In my opinion there is something wrong with the "corpus frequency " in the NGram Creator Node. I know there are already forum posts with answers to this topic (https://forum.knime.com/t/ngram-creator/11493, https://forum.knime.com/t/doubts-on-ngram-analysis/8824 ) but either I’m lost or - as I said - there is something wrong.
As an example: In the workflow for the self paced course “L4-TP Introduction to Text Processing” (Exercise: “Bag of Words and Frequencies”) two documents are analyzed, each one a one-page-agenda for the KNIME TS and TP courses. When I add NGram Creator Node I get a very high value for corpus frequency.
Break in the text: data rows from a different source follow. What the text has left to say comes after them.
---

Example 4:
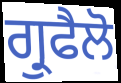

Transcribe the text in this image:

ਗ੍ਰੁਫੈਲੋ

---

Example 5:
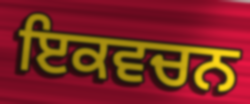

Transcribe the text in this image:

ਇਕਵਚਨ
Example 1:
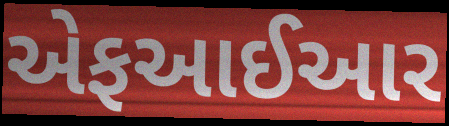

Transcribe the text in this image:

એફઆઈઆર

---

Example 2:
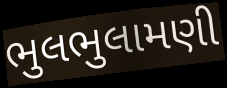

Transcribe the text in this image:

ભુલભુલામણી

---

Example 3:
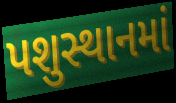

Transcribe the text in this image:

પશુસ્થાનમાં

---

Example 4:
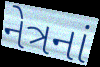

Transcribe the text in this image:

નેત્રનાં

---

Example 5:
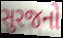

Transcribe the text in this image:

સુરજનો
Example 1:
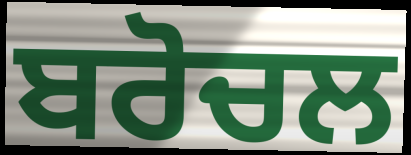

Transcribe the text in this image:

ਬਰੋਚਲ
How can this be?
Thanks for your support and many greetings
Christian
@Christian_Essen Hi, can you share the link to the exercise? I tried looking here knime/Education – exercises – KNIME Hub but can’t find any entitled ‘Bag of Words and Frequencies’. (Or you can also upload the workflow directly here so I can have a look.)
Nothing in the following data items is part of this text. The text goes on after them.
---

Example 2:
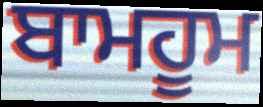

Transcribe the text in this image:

ਬਾਮਹੂਮ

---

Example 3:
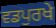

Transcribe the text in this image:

ਵਡਪੁਰਖੇ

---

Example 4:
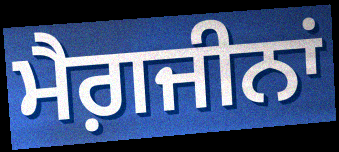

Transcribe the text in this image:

ਮੈਗ਼ਜੀਨਾਂ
Thanks! I have looked at the workflow. It seems that the N-Gram Creator node treats each preprocessed document in the previous BoW node as one, meaning that it’s analyzing a corpus of 120 documents instead of just 2 of the original documents.
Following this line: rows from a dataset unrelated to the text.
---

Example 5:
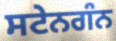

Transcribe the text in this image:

ਸਟੇਨਗੰਨ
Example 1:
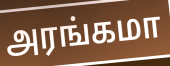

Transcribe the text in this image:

அரங்கமா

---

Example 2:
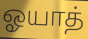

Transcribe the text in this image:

ஓயாத்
Because of that, you see many duplicates of N-grams (e.g. ‘time series analysis’ as shown in your screenshot has 189 occurrences rather than 3.)
To validate what I’m saying, you can connect the NGram creator directly to the Concatenate Node without going through the BoW, and you’ll get this result:
@badger101 :That makes sense - thanks for the quick and very helpful reply!
One more note: If I’m not mistaken, the problem that the NGram Creator node is behind the BoW node also exists in the KNIME book “From Words to Wisdom” on page 87 (see screenshot) and in the associated workflow located here.
The corpus frequency there is absurdly high.